Top of Given records

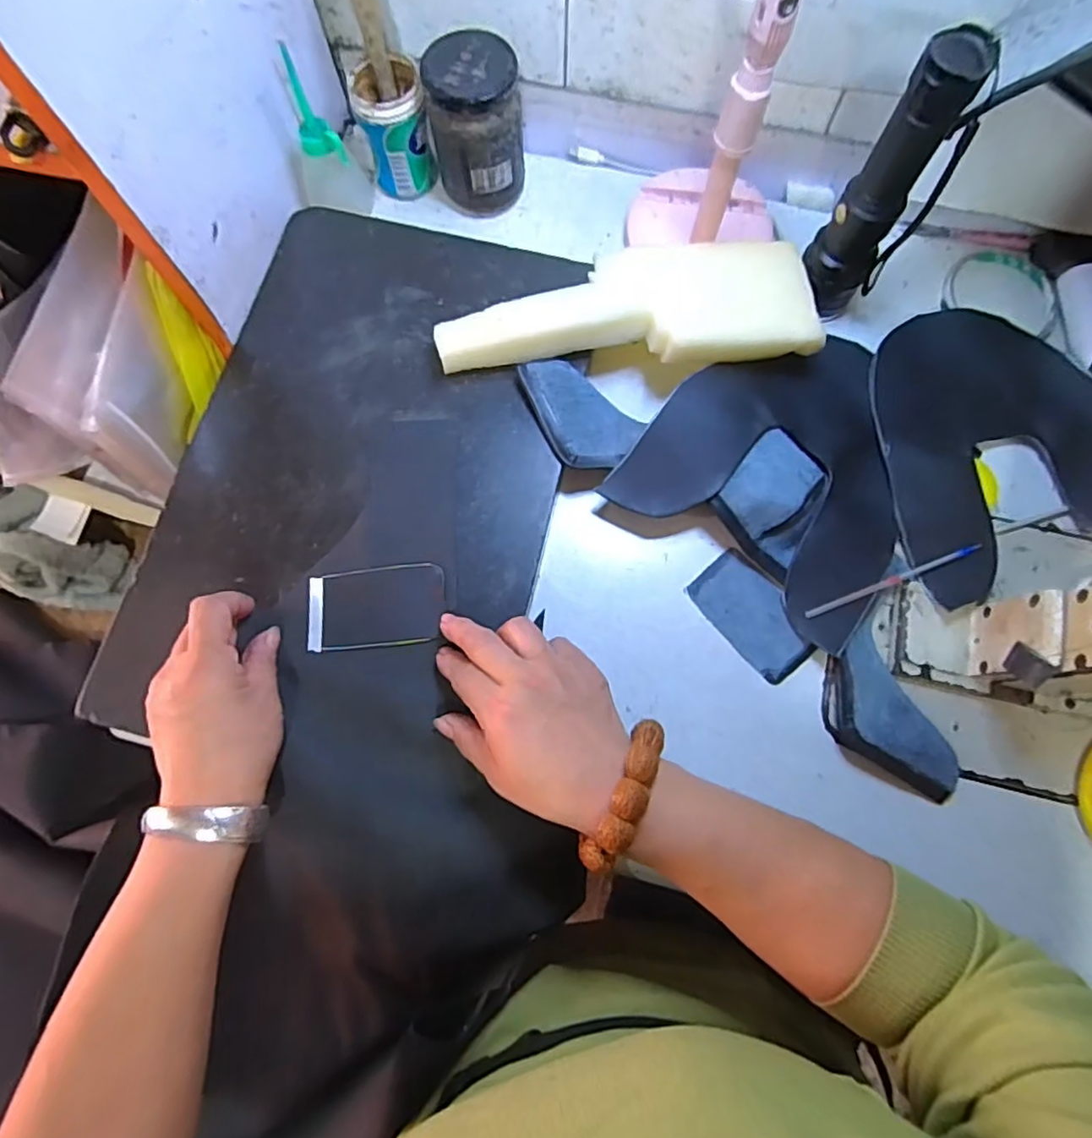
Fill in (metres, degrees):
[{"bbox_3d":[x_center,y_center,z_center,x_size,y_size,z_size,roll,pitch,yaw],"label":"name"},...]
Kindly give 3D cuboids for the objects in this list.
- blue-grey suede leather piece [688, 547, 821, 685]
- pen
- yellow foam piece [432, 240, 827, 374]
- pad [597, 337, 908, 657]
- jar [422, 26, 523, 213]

Bottom of Given records

● How to complete this task
Write out every record above exactly as it stands, but leave out the pictures.

● Result
Fill in (metres, degrees):
[{"bbox_3d":[x_center,y_center,z_center,x_size,y_size,z_size,roll,pitch,yaw],"label":"name"},...]
Kindly give 3D cuboids for the objects in this list.
- blue-grey suede leather piece [688, 547, 821, 685]
- pen
- yellow foam piece [432, 240, 827, 374]
- pad [597, 337, 908, 657]
- jar [422, 26, 523, 213]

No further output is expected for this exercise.